Recently, there was someone who was going to participate in the lung cancer screening research that we’ve got going in Auckland, and she saw my name at the bottom of the participant information list and shared a similar story. I’d looked after her mother during her final illness as well, and the daughter said some very nice things about that to the research nurse they were talking to, who passed it on to me. Those things make me feel honoured.

Then, at another level, I’d have to say that the Maarire Goodall award last year was pretty special. Maarire was a fantastic man, and it was a great privilege to be given that award in his memory.

I love that what you’ve mentioned is not just the academic recognition, but personal stories from people who noted your tautoko for their family members. I suppose we should look at the new crop of emerging talent, and whether they, too, will carry the challenge of delivering better access to health.

I’m just so thrilled at the people who are coming through med school now. In terms of their taha Māori, they’re fantastic, and they’re much more critical in terms of critiquing the services and the systems, and they’re already exercising their ability to speak up where they see things that aren’t right.

I’m full of hope for the future with all these young people.

Sue and her mum in Rwanda. (Photo supplied)
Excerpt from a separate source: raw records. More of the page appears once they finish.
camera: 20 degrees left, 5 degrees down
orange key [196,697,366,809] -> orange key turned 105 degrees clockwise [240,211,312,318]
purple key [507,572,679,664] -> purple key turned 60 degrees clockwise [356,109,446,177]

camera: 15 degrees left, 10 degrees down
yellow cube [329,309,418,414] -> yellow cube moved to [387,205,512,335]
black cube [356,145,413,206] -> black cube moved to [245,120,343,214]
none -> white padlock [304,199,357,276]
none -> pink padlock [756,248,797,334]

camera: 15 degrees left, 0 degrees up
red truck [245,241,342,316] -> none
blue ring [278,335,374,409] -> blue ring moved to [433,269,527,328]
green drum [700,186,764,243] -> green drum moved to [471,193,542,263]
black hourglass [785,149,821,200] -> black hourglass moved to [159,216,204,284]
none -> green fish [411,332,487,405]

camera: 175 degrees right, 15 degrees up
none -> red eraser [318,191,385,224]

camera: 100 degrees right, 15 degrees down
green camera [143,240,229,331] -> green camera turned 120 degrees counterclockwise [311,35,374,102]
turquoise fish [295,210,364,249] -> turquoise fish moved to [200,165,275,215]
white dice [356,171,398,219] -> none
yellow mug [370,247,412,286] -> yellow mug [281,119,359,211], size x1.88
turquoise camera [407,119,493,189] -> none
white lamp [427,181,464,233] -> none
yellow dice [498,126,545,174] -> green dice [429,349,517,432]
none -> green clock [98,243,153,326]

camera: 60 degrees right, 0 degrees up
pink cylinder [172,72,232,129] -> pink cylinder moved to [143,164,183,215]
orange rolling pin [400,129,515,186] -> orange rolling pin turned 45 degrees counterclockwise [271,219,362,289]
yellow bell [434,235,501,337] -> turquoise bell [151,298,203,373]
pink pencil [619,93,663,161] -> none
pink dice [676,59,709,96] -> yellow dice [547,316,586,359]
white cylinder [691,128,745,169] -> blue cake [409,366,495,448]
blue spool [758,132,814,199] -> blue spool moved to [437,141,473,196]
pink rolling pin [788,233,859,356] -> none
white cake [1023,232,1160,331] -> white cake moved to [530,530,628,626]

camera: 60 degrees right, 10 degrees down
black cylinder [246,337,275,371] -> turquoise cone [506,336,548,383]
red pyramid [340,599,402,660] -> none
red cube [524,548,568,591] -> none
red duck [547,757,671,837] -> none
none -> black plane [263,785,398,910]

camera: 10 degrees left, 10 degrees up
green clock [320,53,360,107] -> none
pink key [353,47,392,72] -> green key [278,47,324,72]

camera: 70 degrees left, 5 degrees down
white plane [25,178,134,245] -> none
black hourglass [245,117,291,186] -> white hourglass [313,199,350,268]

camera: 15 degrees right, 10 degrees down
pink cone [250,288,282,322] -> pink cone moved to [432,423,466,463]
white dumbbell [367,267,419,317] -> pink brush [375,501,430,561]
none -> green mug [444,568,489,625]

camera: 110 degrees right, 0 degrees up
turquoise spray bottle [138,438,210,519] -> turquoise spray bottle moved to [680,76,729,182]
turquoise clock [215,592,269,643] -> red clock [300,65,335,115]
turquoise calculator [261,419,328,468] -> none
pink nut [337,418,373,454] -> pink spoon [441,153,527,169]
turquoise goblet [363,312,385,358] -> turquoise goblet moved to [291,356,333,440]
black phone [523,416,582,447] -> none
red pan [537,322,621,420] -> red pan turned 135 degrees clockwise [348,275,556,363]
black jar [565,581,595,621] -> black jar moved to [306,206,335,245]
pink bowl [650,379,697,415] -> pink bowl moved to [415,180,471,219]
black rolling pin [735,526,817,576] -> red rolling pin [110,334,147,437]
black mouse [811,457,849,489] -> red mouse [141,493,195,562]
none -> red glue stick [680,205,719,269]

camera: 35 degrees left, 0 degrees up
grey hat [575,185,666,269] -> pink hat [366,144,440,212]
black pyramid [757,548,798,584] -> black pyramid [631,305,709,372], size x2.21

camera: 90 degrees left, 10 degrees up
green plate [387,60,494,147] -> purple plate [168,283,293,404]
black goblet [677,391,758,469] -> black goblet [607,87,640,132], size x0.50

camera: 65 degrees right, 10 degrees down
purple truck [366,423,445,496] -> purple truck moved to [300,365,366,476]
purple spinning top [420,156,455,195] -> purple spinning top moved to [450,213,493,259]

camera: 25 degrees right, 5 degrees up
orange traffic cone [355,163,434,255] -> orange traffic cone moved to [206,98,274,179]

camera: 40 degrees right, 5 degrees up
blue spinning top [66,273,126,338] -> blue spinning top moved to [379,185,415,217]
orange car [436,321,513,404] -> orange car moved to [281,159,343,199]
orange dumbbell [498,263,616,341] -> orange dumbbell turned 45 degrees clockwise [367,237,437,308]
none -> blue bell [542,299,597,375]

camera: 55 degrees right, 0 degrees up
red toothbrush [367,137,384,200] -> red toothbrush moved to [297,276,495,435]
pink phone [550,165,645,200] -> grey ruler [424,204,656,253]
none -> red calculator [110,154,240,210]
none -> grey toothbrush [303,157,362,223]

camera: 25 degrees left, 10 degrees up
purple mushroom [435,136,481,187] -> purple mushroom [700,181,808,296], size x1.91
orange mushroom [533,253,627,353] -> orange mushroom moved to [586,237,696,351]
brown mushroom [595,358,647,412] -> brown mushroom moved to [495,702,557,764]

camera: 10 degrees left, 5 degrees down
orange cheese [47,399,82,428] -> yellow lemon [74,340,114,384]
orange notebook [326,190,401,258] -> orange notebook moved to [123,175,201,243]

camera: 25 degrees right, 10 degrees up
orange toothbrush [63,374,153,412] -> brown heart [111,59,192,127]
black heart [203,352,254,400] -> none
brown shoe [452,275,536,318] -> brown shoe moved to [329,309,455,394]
At the end of a conversation, I like to ask what else a person does apart from their work life. What is it for you?

Well, I grow vegetables. My father was a keen gardener, but I never started growing vegetables until about six years ago, and he’d already passed away. But I love getting dirt under my fingernails.

I also do CrossFit, and I like to go to countries in eastern and southern Africa for holidays and hang out with the wildlife there.

Any particular country?

I tend to do these trips with my mum. It’s one of the things we do together. We’ve been to Rwanda, Botswana, Zimbabwe, Zambia, Tanzania and Kenya. I think our favourite place is Botswana.